From the article below on German corporate taxes, return the passage between "After a decade" and "Germany’s public coffers.", inclusive, copied word for word.

Document extract:
■ ■ ■ ■

Ever since Donald Trump last year unveiled deep tax cuts for companies in America, German industry has been wracked with fears over the economic fallout. After the first 100 days of Angela Merkel’s new government, the country’s business folk have clearly lost patience with the ruling coalition. “In the long term, Germany cannot afford to have a higher tax burden than other countries,” warned Monika Wünnemann, a tax specialist at German business federation BDI.
After a decade of stagnation, the German corporate tax code needs rewriting in order to defend the country’s allure as a business location, the BDI says. Politicians are painfully aware that pillars of the country’s economy, such as chemicals and automobiles, pay up to 60 percent of their income taxes at home, even though the domestic market makes up less than one-third of total sales. Obviously, a relocation of these behemoths to friendlier tax regimes would be a devastating blow to Germany’s public coffers.
In a list of “tax priorities” obtained by Handelsblatt, the BDI urges Berlin to cut the overall tax burden, including corporate and trade levies, to a maximum 25 percent, compared to 26 percent in the US.

■ ■ ■ ■

Data to examine:
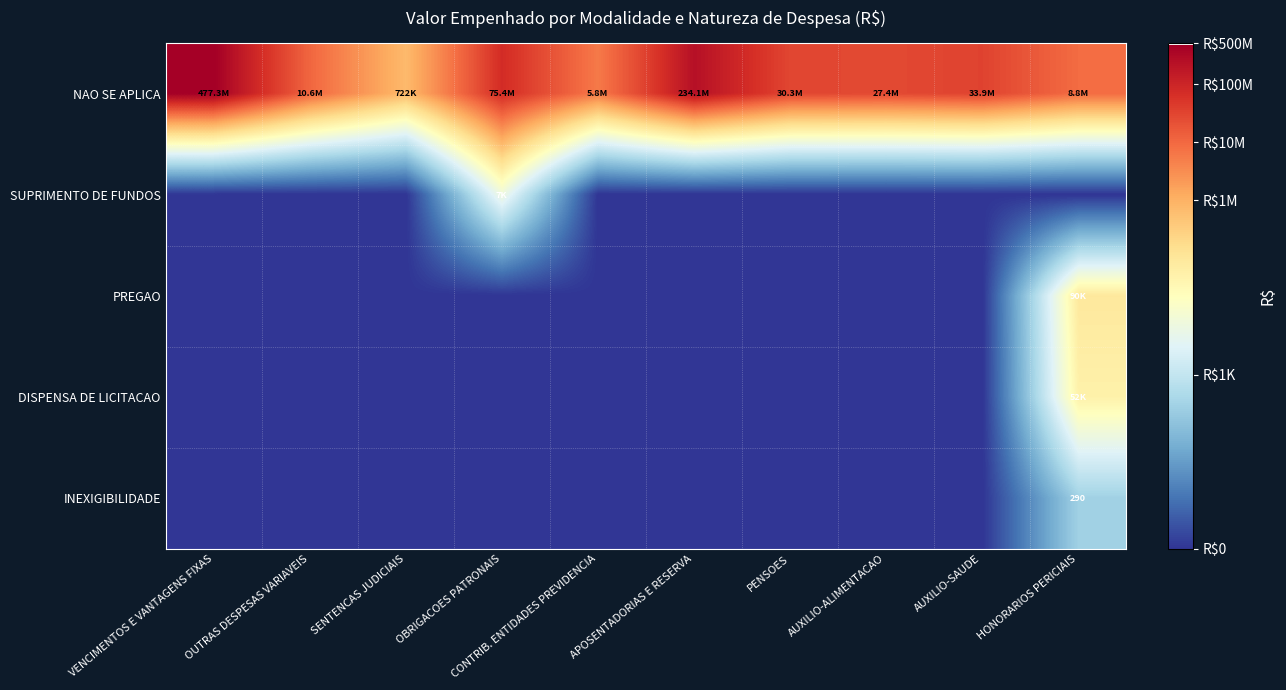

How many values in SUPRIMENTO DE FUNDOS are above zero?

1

■ ■ ■ ■

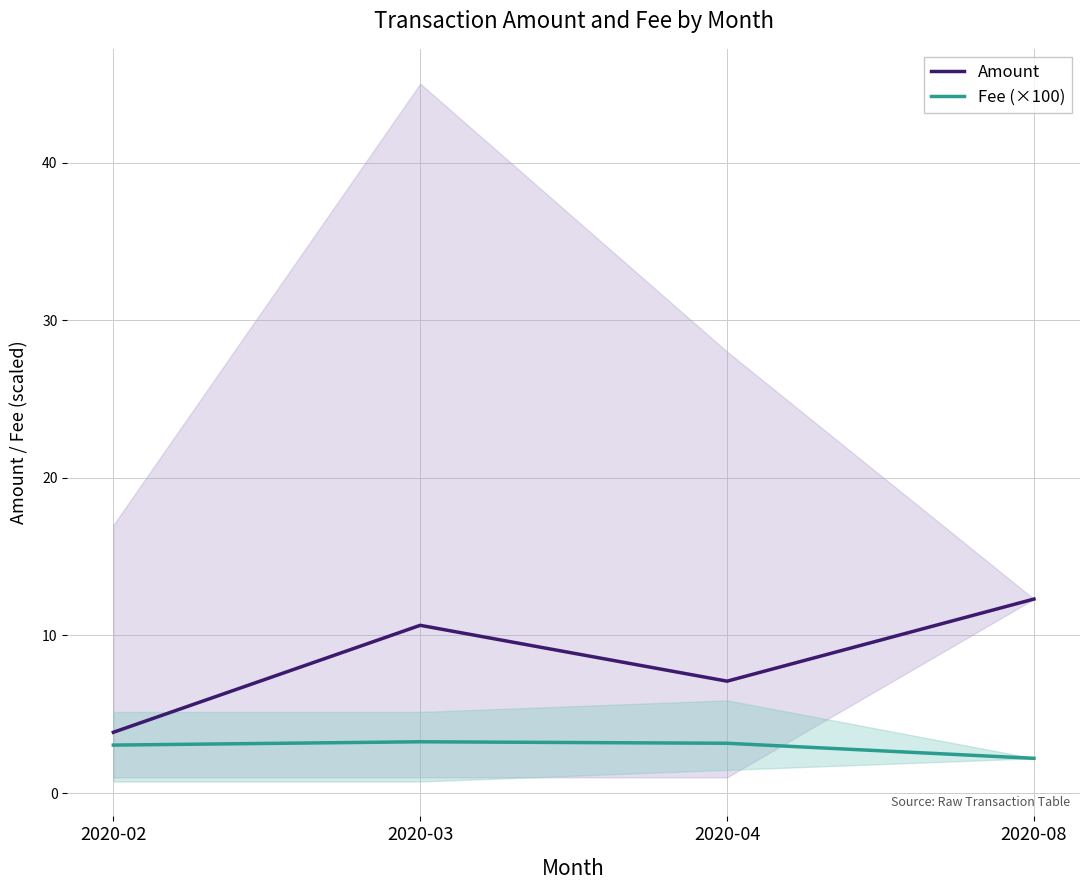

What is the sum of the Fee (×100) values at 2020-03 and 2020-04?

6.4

■ ■ ■ ■

Task solution:
After a decade of stagnation, the German corporate tax code needs rewriting in order to defend the country’s allure as a business location, the BDI says. Politicians are painfully aware that pillars of the country’s economy, such as chemicals and automobiles, pay up to 60 percent of their income taxes at home, even though the domestic market makes up less than one-third of total sales. Obviously, a relocation of these behemoths to friendlier tax regimes would be a devastating blow to Germany’s public coffers.